**ABOUT THIS EXERCISE:** Every entry below must be retyped exactly, and the pictures must be left out.

**Paired box coordinates:**
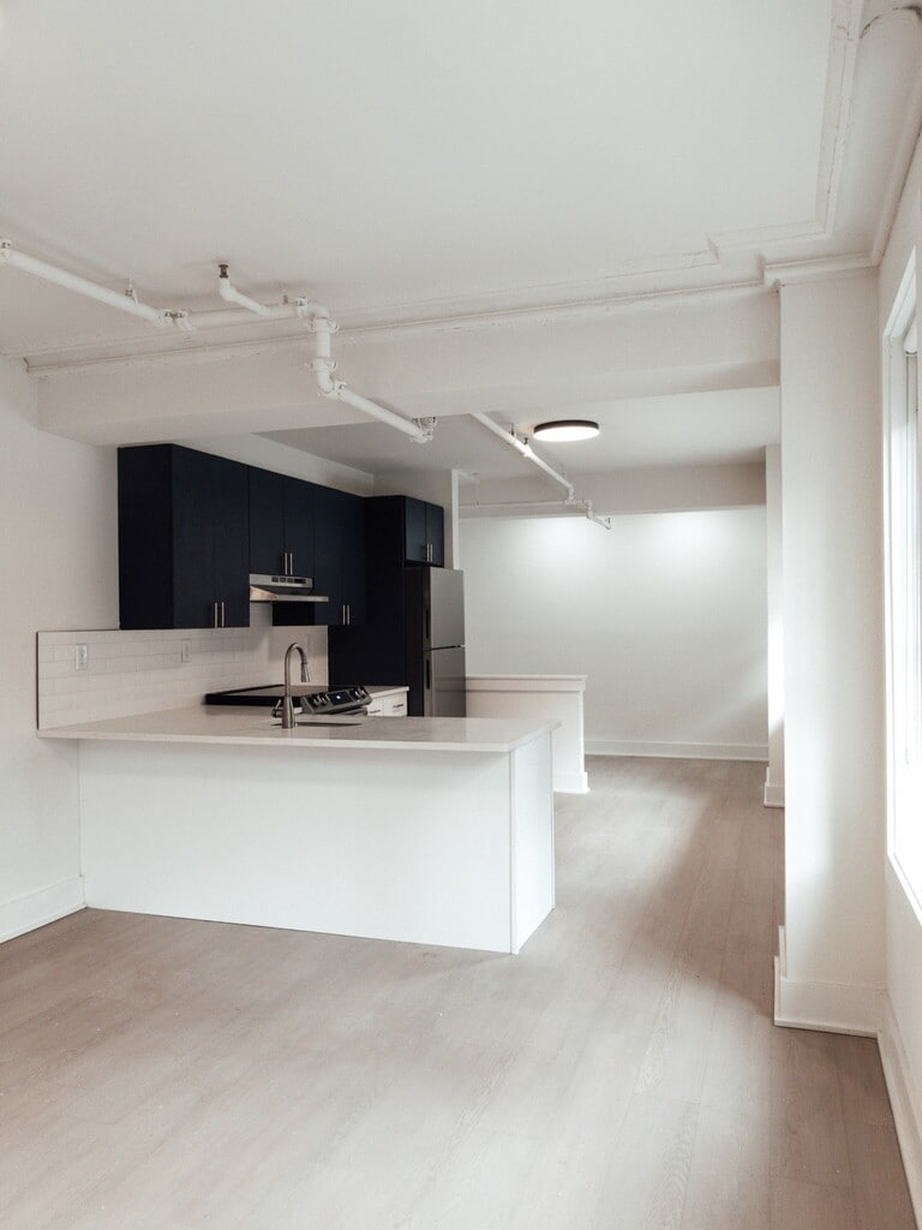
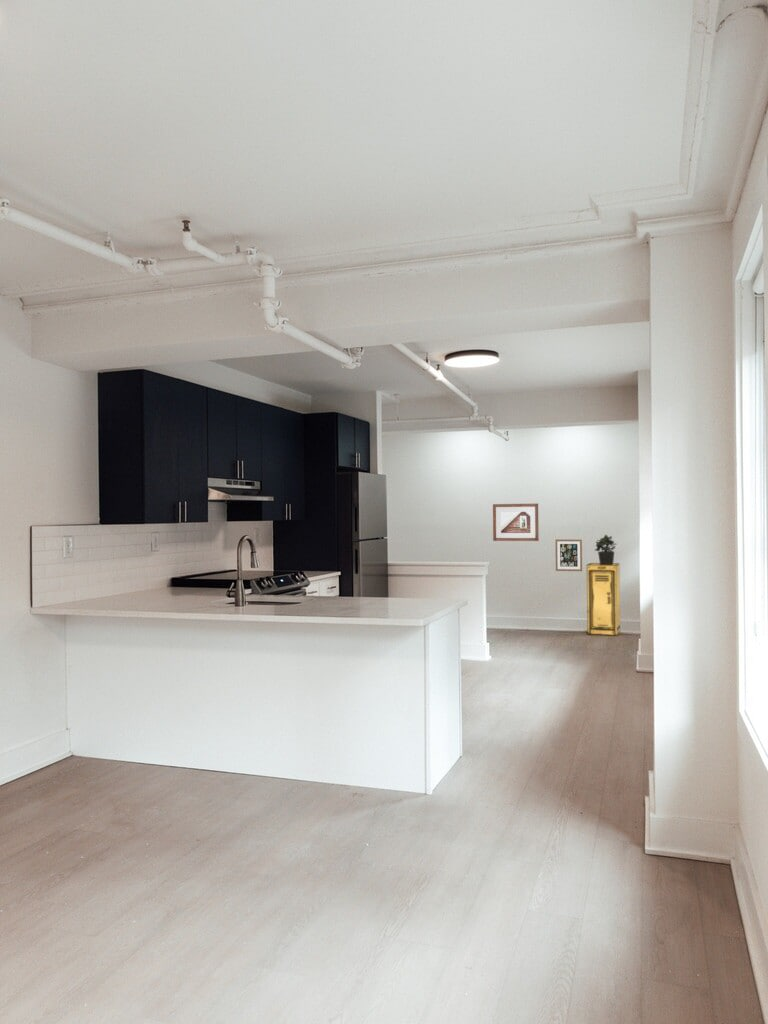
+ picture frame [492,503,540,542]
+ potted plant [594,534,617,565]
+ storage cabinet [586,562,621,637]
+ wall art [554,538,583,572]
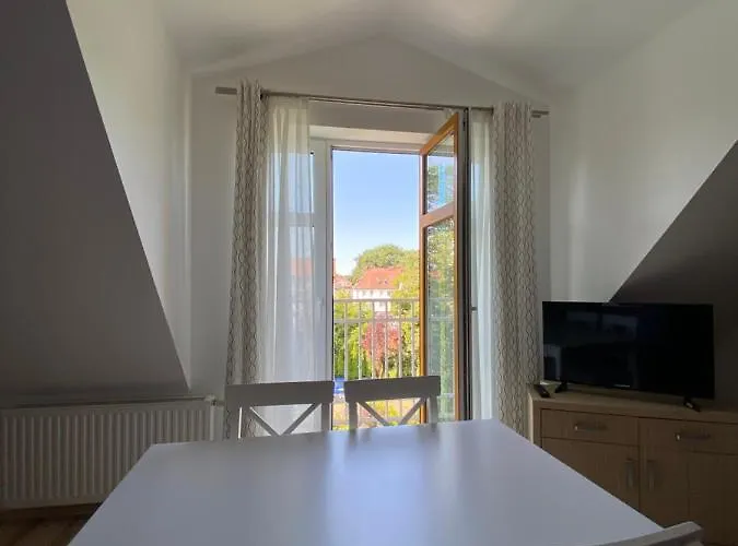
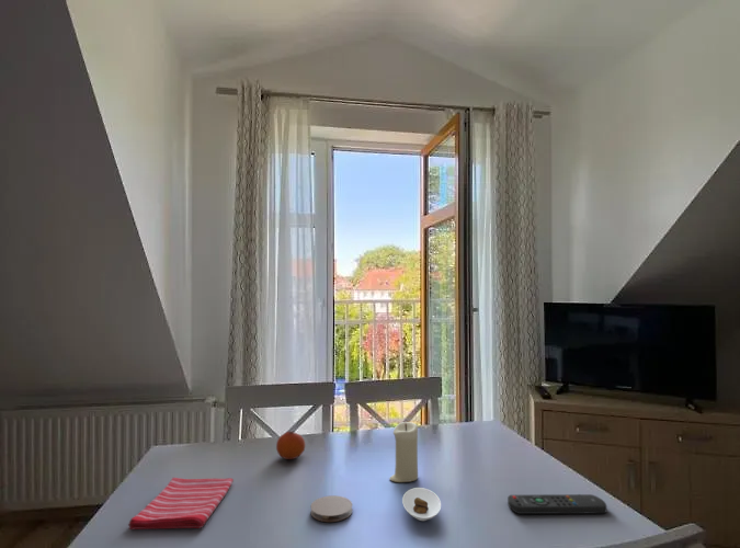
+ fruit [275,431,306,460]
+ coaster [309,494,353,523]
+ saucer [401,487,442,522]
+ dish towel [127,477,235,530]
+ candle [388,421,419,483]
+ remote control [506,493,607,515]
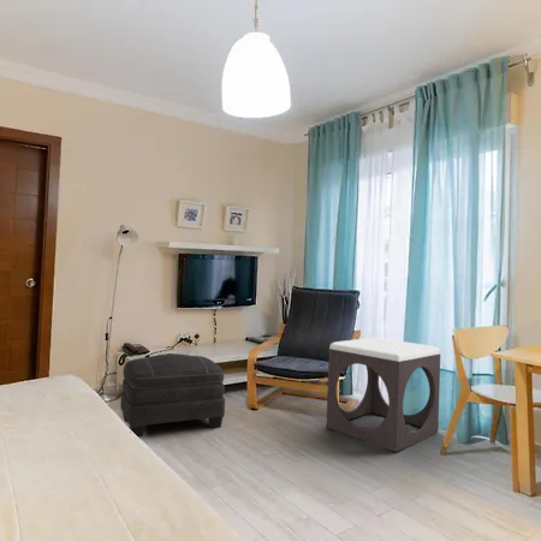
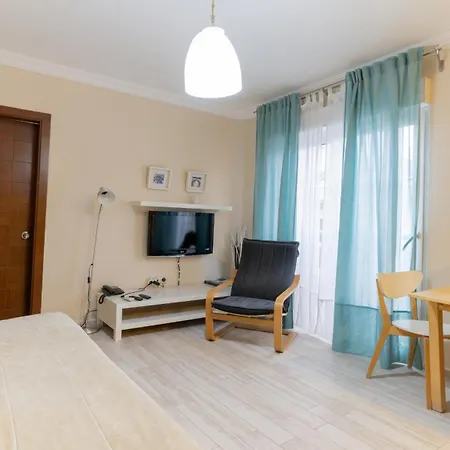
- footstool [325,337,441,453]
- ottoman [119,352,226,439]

**ANSWER FOR THIS EXERCISE:**
+ picture frame [492,503,540,542]
+ potted plant [594,534,617,565]
+ storage cabinet [586,562,621,637]
+ wall art [554,538,583,572]
+ fruit [275,431,306,460]
+ coaster [309,494,353,523]
+ saucer [401,487,442,522]
+ dish towel [127,477,235,530]
+ candle [388,421,419,483]
+ remote control [506,493,607,515]
- footstool [325,337,441,453]
- ottoman [119,352,226,439]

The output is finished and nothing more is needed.